By Bob Simmers
What a gorgeous beginning to summer! I recently took an early morning flight up the Missouri River and was in awe of the beauty that was present in North Dakota. I cannot remember a spring where the greens were greener, the prairies more lush, and the river in contrasting colors. It was truly one of those flights that is etched into my memory. Spring got off to a trying start with late and heavy snows, cool temperatures, and high winds, all not lending itself to leisure flying. The last couple of weeks have turned around and we have had beautiful mornings, calm evenings, and last night another shot of moisture to feed the green of the hills. What a great time to be an aviator in central North Dakota!
This leads us into summer and the season of unstable air, which can produce severe thunderstorms, high winds, hail, and an occasional tornado. There are many factors that contribute to this severe weather. Early in the season, most of the terrain is the same color, whether it be the tan of early spring or the green of a wet spring. As summer progresses, there are contrasting colors on the earth’s surface that create uneven heating of the atmosphere, and that causes midday and afternoon lifting action. In turn, this causes rough air, which makes for uncomfortable flying conditions. Add a moisture source, such as a trough that can become the avenue to feed a system with moisture from either the ocean or the Gulf, and you start to have a recipe for isolated rain and thunderstorms. The greater the temperature differences and the higher the moisture content, the greater the risk of severe weather. Then add the conversion of a cold front and a warm front and you may experience some of the most violent weather.

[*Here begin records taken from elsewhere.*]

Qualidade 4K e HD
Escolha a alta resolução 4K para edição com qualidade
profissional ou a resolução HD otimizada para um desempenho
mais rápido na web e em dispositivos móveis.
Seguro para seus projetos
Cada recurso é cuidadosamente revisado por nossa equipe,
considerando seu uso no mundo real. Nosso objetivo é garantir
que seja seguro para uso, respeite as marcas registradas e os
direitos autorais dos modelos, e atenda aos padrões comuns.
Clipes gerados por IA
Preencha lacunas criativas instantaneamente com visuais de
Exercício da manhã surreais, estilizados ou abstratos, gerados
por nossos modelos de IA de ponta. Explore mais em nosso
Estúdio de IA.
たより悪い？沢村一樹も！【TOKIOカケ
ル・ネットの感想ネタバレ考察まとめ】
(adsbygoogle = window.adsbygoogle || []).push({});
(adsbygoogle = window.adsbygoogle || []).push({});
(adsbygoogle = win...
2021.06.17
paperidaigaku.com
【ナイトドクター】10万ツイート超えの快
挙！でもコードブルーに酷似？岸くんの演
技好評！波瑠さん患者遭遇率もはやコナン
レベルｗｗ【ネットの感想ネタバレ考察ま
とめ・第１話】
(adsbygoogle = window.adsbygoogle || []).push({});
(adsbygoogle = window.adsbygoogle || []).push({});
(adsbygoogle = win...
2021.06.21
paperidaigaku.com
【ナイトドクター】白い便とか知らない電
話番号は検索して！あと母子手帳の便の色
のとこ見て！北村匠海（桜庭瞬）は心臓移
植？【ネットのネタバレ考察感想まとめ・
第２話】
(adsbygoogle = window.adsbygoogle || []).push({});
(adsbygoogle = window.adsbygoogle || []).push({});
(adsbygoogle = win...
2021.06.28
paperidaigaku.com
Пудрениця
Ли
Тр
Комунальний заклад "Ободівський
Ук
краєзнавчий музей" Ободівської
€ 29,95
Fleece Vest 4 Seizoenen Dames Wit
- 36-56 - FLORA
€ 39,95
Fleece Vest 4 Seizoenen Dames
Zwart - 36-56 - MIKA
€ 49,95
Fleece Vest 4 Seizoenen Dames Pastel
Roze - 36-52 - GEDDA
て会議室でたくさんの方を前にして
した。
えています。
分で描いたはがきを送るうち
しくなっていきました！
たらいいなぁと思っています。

So, what have I learned about flying and summer weather in my over 50 years as an aviator? Here are a few things:
It is better to be on the ground wishing you were up there rather than being up there wishing you were on the ground.
Early morning and evening are the best times to fly.
Thunderstorms are usually isolated and can easily be circumnavigated. Rough air is usually below the first layer of clouds.
Do not fly under towering cumulus clouds.
Give thunderstorms a wide area of respect (minimum of 25 miles.) Even then, you may get hailed on. Be aware of microbursts and stay clear of suspected areas.
If you see a roller cloud, do a 180, land and let it pass over.
Stay VMC when embedded thunderstorms are forecast.
Summer can also be a great time to fly the prairie if you follow the above advice. But always remember that Mother Nature has a mind of her own. She is not always predictable, but she does provide you with signs to which you need to pay attention! Happy flying!